About the only time I use the oven is to roast a boneless pork loin. I baste this with whatever funky salad dressing I happen to have on hand. Zesty Italian and Greek are two favorites. This is accompanied by sweet potatoes zapped in the microwave, which I never owned until receiving one as a wedding present in 1995.
If we’re not eating pasta, then all these meals are accompanied with rice, which I buy in 25-pound bags. Susie’s eaten so much rice over the last 25 years I’m waiting for her eyes to become slanted just like mine! 😉
I recently stumbled upon some “Thai Coconut Curry” flavor chicken broth I picked up on sale . I’m thinking about an opportunity to try it out. This broth may become a favored cooking liquid since I like both curry and coconut. (Whenever Blue Bell ice cream goes on sale, I try to pick up their Tropical Paradise flavor – coconut ice cream with crushed pineapple, macadamia nuts and coconut sauce.)
I limit home red meat consumption to about once every six weeks. Even in the Philippines, I didn’t eat much red meat; it was mostly chicken, pork and fish. My uncle’s convinced that my grandmother (his mother) lived to be over 100 because her diet was mainly fish, vegetables and rice. That’s a little too confining for me, especially considering the price of fish here compared to the Philippines. (While we had shrimp in the Philippines, it took a back seat to the Godzilla size prawns we had, which I rarely see here.)

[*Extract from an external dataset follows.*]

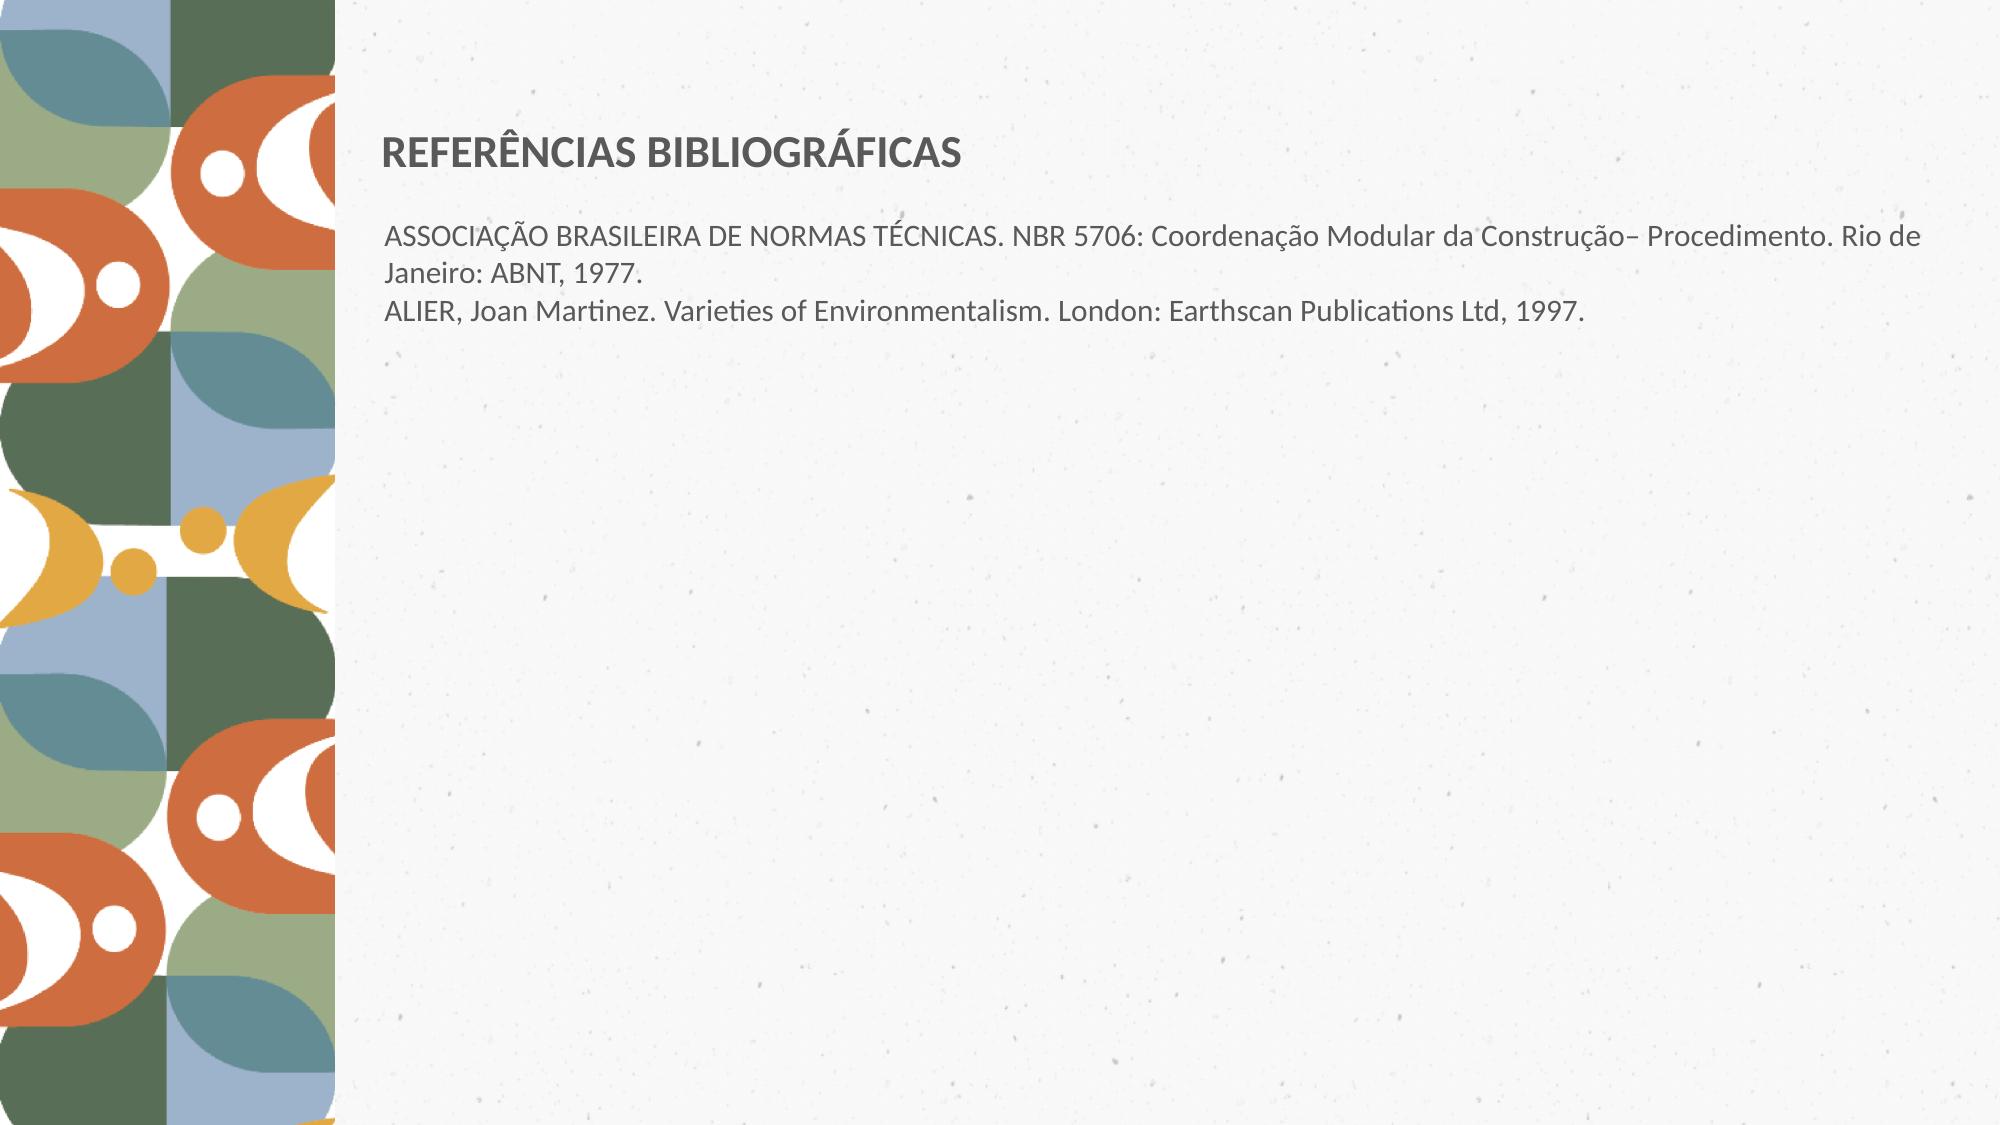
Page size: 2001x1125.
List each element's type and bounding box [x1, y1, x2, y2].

I’m hoping our upcoming trip to Puerto Rico will give me some new cooking ideas. In Manila, one of my favorite dishes at home was Cuban Rice: seasoned ground beef surrounding rice which had literally been inverted from a cup with a fried egg on top of the rice. Surrounding the ground beef was fried bananas. Masarap!
I’d never seen this on the menu in a Cuban restaurant, only Picadillo which is similar but without the fried egg or bananas. I asked the owner of a local Cuban restaurant whether Cuban Rice was a real dish or… She assured me it was very Cuban but didn’t think it’d go over with Americans.
My problem with “American” food is that it is often bland. Food, like life, should be characterized by zest! All it takes is some spices and herbs…and you too will be saying: “masarap!”